* WHAT YOU HAVE TO DO: List each line of the data in which the string "Participation" appears.

* DATASET EXCERPTS:
::::::

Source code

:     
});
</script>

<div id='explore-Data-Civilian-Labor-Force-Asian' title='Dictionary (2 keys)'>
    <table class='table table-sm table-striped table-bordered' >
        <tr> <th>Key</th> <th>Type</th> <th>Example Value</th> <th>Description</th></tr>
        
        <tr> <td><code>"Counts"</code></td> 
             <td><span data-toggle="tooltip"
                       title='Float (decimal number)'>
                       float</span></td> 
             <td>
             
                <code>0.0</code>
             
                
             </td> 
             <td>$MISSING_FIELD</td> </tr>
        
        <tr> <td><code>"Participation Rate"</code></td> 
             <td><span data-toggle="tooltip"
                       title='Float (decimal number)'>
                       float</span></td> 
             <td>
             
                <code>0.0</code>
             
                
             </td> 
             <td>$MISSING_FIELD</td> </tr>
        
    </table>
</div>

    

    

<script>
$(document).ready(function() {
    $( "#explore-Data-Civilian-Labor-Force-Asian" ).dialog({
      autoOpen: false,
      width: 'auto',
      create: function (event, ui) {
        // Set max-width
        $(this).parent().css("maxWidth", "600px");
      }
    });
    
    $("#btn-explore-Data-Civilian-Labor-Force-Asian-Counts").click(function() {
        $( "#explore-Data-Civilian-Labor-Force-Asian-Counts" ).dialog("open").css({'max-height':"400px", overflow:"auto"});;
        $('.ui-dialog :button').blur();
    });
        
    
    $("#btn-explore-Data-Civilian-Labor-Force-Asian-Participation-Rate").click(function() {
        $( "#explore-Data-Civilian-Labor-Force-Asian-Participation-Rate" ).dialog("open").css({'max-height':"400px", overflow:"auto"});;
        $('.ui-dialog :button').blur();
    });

::::::

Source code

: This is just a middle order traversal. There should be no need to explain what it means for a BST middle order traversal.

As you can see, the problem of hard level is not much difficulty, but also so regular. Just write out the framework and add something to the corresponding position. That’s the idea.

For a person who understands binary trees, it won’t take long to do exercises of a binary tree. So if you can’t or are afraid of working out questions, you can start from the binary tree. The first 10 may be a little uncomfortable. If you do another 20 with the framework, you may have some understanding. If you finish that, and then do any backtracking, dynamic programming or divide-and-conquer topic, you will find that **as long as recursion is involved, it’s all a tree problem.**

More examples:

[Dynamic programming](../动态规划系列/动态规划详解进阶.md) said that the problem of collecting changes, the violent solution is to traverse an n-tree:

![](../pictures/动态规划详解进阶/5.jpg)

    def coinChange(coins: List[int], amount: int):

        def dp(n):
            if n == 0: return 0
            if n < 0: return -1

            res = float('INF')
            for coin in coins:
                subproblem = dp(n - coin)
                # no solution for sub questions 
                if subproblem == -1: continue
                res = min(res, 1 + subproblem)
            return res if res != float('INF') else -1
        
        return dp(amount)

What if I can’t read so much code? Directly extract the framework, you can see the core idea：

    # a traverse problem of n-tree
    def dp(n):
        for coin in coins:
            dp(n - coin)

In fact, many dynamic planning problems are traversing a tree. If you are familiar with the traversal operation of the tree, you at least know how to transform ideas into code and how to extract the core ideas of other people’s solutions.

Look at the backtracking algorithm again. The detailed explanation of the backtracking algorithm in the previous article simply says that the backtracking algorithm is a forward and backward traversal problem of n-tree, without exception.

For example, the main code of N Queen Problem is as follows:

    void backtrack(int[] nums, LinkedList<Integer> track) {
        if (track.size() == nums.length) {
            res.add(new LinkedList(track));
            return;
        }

::::::

* YOUR SOLUTION:
        <tr> <td><code>"Participation Rate"</code></td> 
    $("#btn-explore-Data-Civilian-Labor-Force-Asian-Participation-Rate").click(function() {
        $( "#explore-Data-Civilian-Labor-Force-Asian-Participation-Rate" ).dialog("open").css({'max-height':"400px", overflow:"auto"});;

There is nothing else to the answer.